В долгом полёте над Атлантикой мне не давала покоя одна мысль: где мы свернули не туда, что могло так изменить людей, откуда появилась в нас эта зависть, леность, жадность?! Шоры от чужих бед?! За какой дверью остались те мы, открытые, добрые и честные? А может, это розовые детские очки воспоминаний, и не было на Колыме таких людей, как в Гаване? А как же мой отец, и те, кто встречался мне по жизни и стали для меня примером?! Что позволило кубинцам сохранить то, чем мы, северяне, гордились и в какой-то момент потеряли?

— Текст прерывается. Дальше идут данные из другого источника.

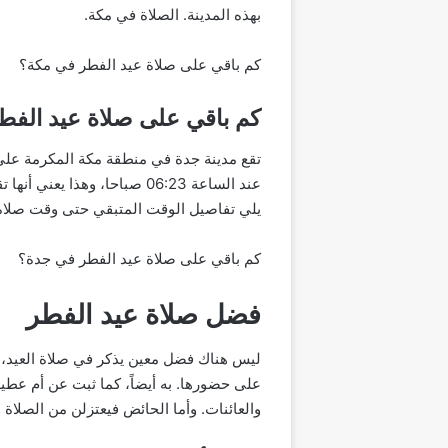
بهذه المدينة. الصلاة في مكة.
كم باقي على صلاة عيد الفطر في مكة؟
كم باقي على صلاة عيد الفط
يلي تفاصيل الوقت المتبقي حتى وقت صلاة 
كم باقي على صلاة عيد الفطر في جدة؟
فضل صلاة عيد الفطر
ليس هناك فضل معين يذكر في صلاة العيد، و
على حضورها. به أيضاً، كما ثبت عن أم عطي
والعائنات. وأما الحائض فيعتزلن من الصلاة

Я возвращался в заброшенный край земли, край закрытых посёлков с пустыми глазницами домов, стоящих в безмолвной, леденящей тишине. К людям, отчаянно топящим свою жизнь в стакане и винящим в своих неудачах всех подряд. В Гаване я тоже видел отчаянно пьющих людей, но, похоже, они не пропили душу… С усталостью навалилась дремота, и я опять сидел с Мигелем, привыкая к терпкому дыму его сигары, Хосе и Мария были тоже рядом, мы спорили, как поделить курицу на семь частей и громко над этим смеялись. В мгновение всё оборвалось, стюардесса с милой улыбкой настойчиво просила пристегнуть ремень, самолёт уже шёл на посадку. А я хотел вернуться туда, где, как мне казалось, осталось мое детство.
Исцеляющая магия леса
Сквозь стёкла рабочего окна мир снова предстаёт в грязно-серых тонах, и нависшие свинцовые тучи, пытаясь раздавить всё мчащееся под собой, лишь усугубляют это настроение. Сигналы машин, вечно спешащие куда-то люди, всё как в броуновском движении — стремительно и хаотично. После плотного рабочего периода внутри поселилась усталость, безразличие ко всему и раздражение почти ко всем. Ловлю себя на мысли, что от этого и душа окрашивается в различные оттенки серого. В таком состоянии долго находиться нельзя, требуется отдых и отрешение от всего. Возможно ли в суете повседневных дел, средь какофонии сиюминутных проблем остаться один на один со своими мыслями? Поговорить с собой, ответить на вопросы, давно засевшие занозой в голове? Порой таких вопросов становится слишком много, и приходит ощущение беспомощности, невозможности противостоять вызовам, уготованным нам на жизненном пути. Каждому из нас необходимо хоть изредка остановиться и понять происходящее, и каждому это удаётся по-своему. Я ухожу в место силы, которое носит короткое, но очень емкоё название — «Лес». Один, с ружьём или попросту по ягоды и грибы. И это не побег от людей в одиночество, это путь к себе, к осмыслению всего того, что на первый взгляд неправильно, несправедливо. Путь от душевной пустоты к ясности мыслей. Возможность понять поступки других, разглядеть в них себя. Сколько радости и умиротворения приносит мне время, проведённое в лесу! Под шелест листьев, треск углей у костра или дробь капель дождя по палатке так легко собраться с мыслями и обдумать свои вчерашние шаги или слова невпопад, вспомнить всё то, что так хотел навсегда забыть.